Was there a flash of displeasure in her face? “I have relieved her. An hour ago.”
“Nice of you to relieve her early.”
Lila said nothing. She seemed to be studying the dust-heavy cobwebs overhead; they shook when the wind thumped the barn.
“Hear anything interesting?” Torrence asked, nodding toward the radio.
She shook her head.
He turned away, hesitated, then turned back to her. “Was she here alone, when she was on duty?”
Lila didn’t reply for a full three beats. She looked at him blankly and said, “Karakos. He was here talking to her when I came.”
Torrence felt a chill. He went to the table, flipped open the comm log, looked down the list of dispatches, messages received and sent for the week… nothing at all for that day. “Karakos didn’t transmit?”
“No.”
“You sure?”
“Any transmission has to have written clearance from Steinfeld. Claire would not have let anyone use the radio without clearance.

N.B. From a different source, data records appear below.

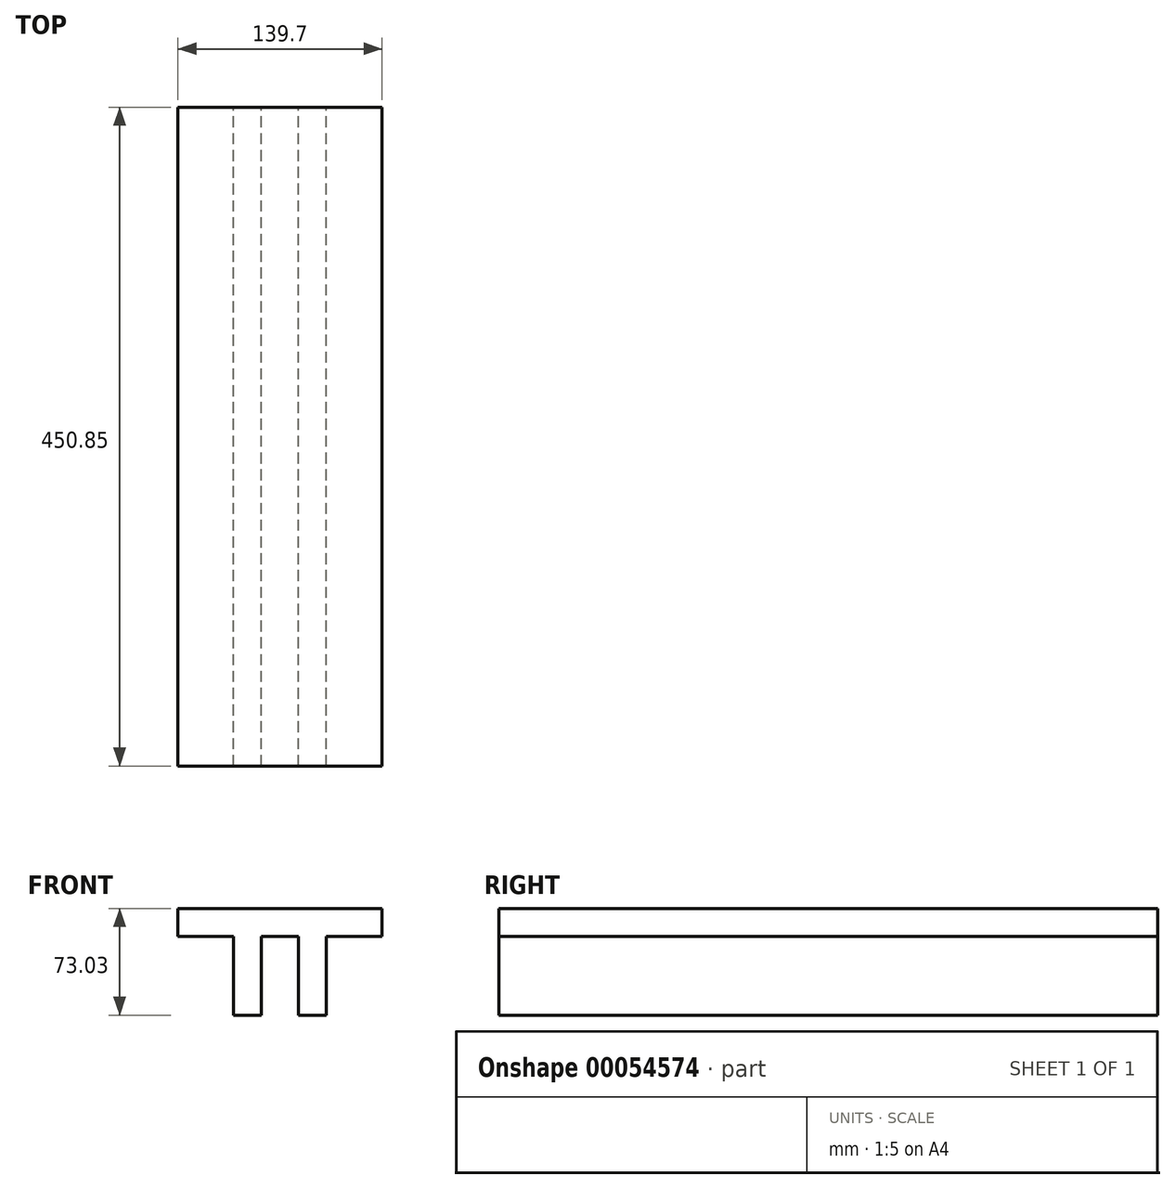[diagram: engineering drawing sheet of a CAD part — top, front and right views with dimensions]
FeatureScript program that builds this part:
annotation { "Feature Type Name" : "Feature", "Feature Type Description" : "" }
export const myFeature = defineFeature(function(context is Context, id is Id, definition is map)
    precondition{}
    {
        {
            var Q0;
            Q0=qCreatedBy(makeId("Front.planeOp"),FACE);
            var sketch = newSketch(context, id + "F0", { "sketchPlane" : qUnion([Q0])});
            skLineSegment(sketch, "E0.bottom", {"start": v(0, 0) * mm, "end": v(139.7, 0) * mm});
            skLineSegment(sketch, "E0.top", {"start": v(0, 19.05) * mm, "end": v(139.7, 19.05) * mm});
            skLineSegment(sketch, "E0.left", {"start": v(0, 0) * mm, "end": v(0, 19.05) * mm});
            skLineSegment(sketch, "E0.right", {"start": v(139.7, 0) * mm, "end": v(139.7, 19.05) * mm});
            skSolve(sketch);
        }
        {
            var Q0;
            Q0=makeQuery(id+"F0.imprint","IMPRINT",FACE,{"disambiguationData":[TD([[makeQuery(id+"F0.imprint","IMPRINT",EDGE,{"derivedFrom":sQuery(id+"F0.wireOp",EDGE,"E0.bottom")}),1.0]])]});
            extrude(context, id + "F1", {"entities" : qUnion([Q0]), "depth" : 450.85 * mm});
        }
        {
            var Q0;
            Q0=makeQuery(id+"F1.opExtrude","SWEPT_FACE",FACE,{"disambiguationData":[OSD([sQuery(id+"F0.wireOp",EDGE,"E0.bottom")])]});
            var sketch = newSketch(context, id + "F2", { "sketchPlane" : qUnion([Q0])});
            skLineSegment(sketch, "E1.bottom", {"start": v(101.6, 450.85) * mm, "end": v(82.55, 450.85) * mm});
            skLineSegment(sketch, "E1.top", {"start": v(101.6, 0) * mm, "end": v(82.55, 0) * mm});
            skLineSegment(sketch, "E1.left", {"start": v(101.6, 450.85) * mm, "end": v(101.6, 0) * mm});
            skLineSegment(sketch, "E1.right", {"start": v(82.55, 450.85) * mm, "end": v(82.55, 0) * mm});
            skSolve(sketch);
        }
        {
            var Q0;
            Q0=makeQuery(id+"F2.imprint","IMPRINT",FACE,{"disambiguationData":[TD([[makeQuery(id+"F2.imprint","IMPRINT",EDGE,{"derivedFrom":sQuery(id+"F2.wireOp",EDGE,"E1.bottom")}),-1.0]])]});
            extrude(context, id + "F3", {"entities" : qUnion([Q0]), "operationType" : NewBodyOperationType.ADD, "depth" : 57.15 * mm - 3.17 * mm});
        }
        {
            var Q0;
            {var subQ0=sQuery(id+"F0.wireOp",EDGE,"E0.left");var subQ3=sQuery(id+"F0.wireOp",EDGE,"E0.bottom");Q0=makeQuery(id+"F3.boolean.opBoolean","SPLIT",FACE,{"disambiguationData":[TD([makeQuery(id+"F1.opExtrude","SWEPT_FACE",FACE,{"disambiguationData":[OSD([subQ0])]})])],"derivedFrom":makeQuery(id+"F1.opExtrude","SWEPT_FACE",FACE,{"disambiguationData":[OSD([subQ3])]})});}
            var sketch = newSketch(context, id + "F4", { "sketchPlane" : qUnion([Q0])});
            skLineSegment(sketch, "E2.bottom", {"start": v(38.1, 450.85) * mm, "end": v(57.15, 450.85) * mm});
            skLineSegment(sketch, "E2.top", {"start": v(38.1, 0) * mm, "end": v(57.15, 0) * mm});
            skLineSegment(sketch, "E2.left", {"start": v(38.1, 450.85) * mm, "end": v(38.1, 0) * mm});
            skLineSegment(sketch, "E2.right", {"start": v(57.15, 450.85) * mm, "end": v(57.15, 0) * mm});
            skSolve(sketch);
        }
        {
            var Q0;
            Q0=makeQuery(id+"F4.imprint","IMPRINT",FACE,{"disambiguationData":[TD([[makeQuery(id+"F4.imprint","IMPRINT",EDGE,{"derivedFrom":sQuery(id+"F4.wireOp",EDGE,"E2.bottom")}),-1.0]])]});
            extrude(context, id + "F5", {"entities" : qUnion([Q0]), "operationType" : NewBodyOperationType.ADD, "depth" : 53.97 * mm});
        }
    });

There are only four people cleared to do comm duty, and Karakos is not one of them. Claire knows that.” A touch defensive on Claire’s behalf.

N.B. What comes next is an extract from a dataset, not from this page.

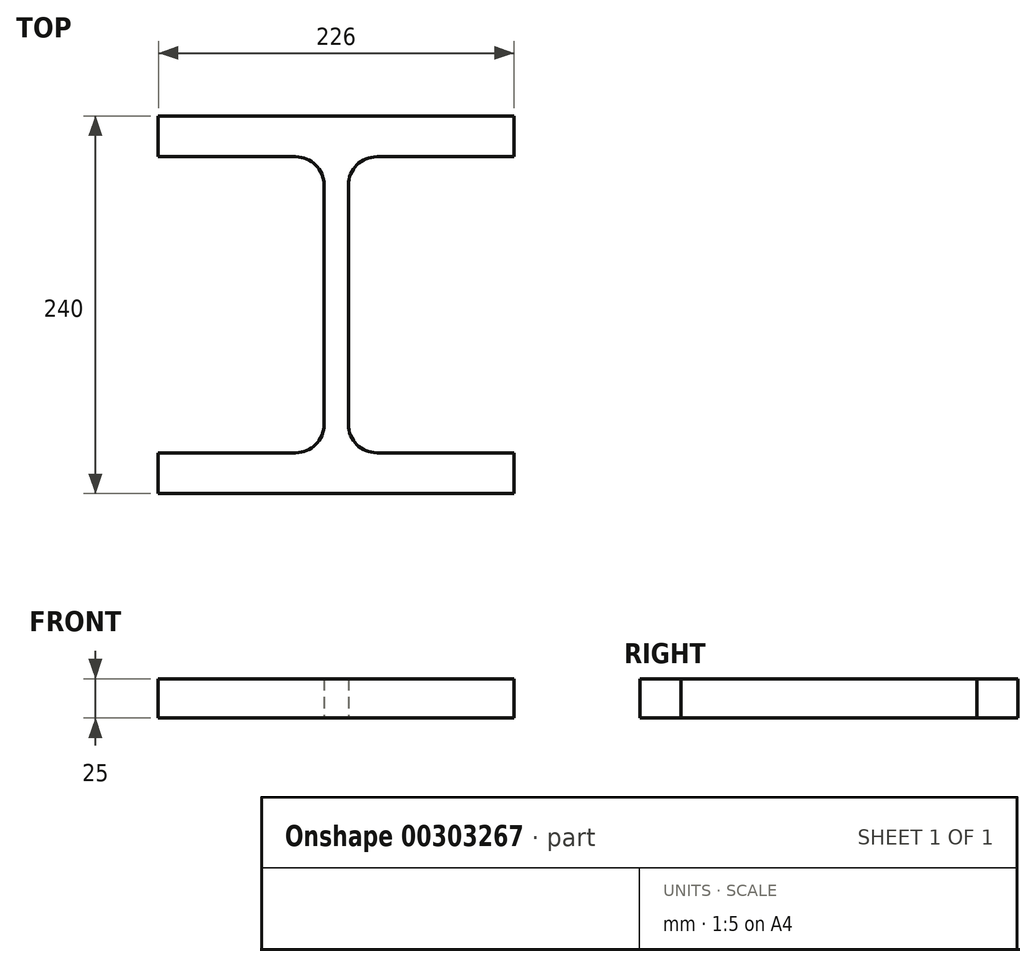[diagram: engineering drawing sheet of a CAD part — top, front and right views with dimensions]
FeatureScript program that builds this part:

“What did Karakos want here?”
“Probably couldn’t sleep, wanted someone to talk to. How am I to know?”
“Okay.” He turned away. She seemed hostile to him, in a subdued way. Why?
He went down the creaking stairs, dust rising with his every step, thinking hard, wondering if his feeling about Karakos was simply jealousy. Or is it what I think?
In forty-eight hours they’d hijack the Hermes’ Grandson. Karakos was to go along.
He stepped into the windy night, crossed to the house, called out the password at the back door. Someone shined a flashlight in his face. He blinked irritably till they were sure of him, and went into the house. It was quiet; most of the others were asleep. But there was a steady creaking noise from upstairs.
Moving on sheer impulse, not thinking, borne along by some inner charge of urgency, he climbed the stairs, went to Claire’s room—since their argument, she’d taken her own room. He knocked once, and before she’d finished calling out, “Who is it?” he opened the door and went in.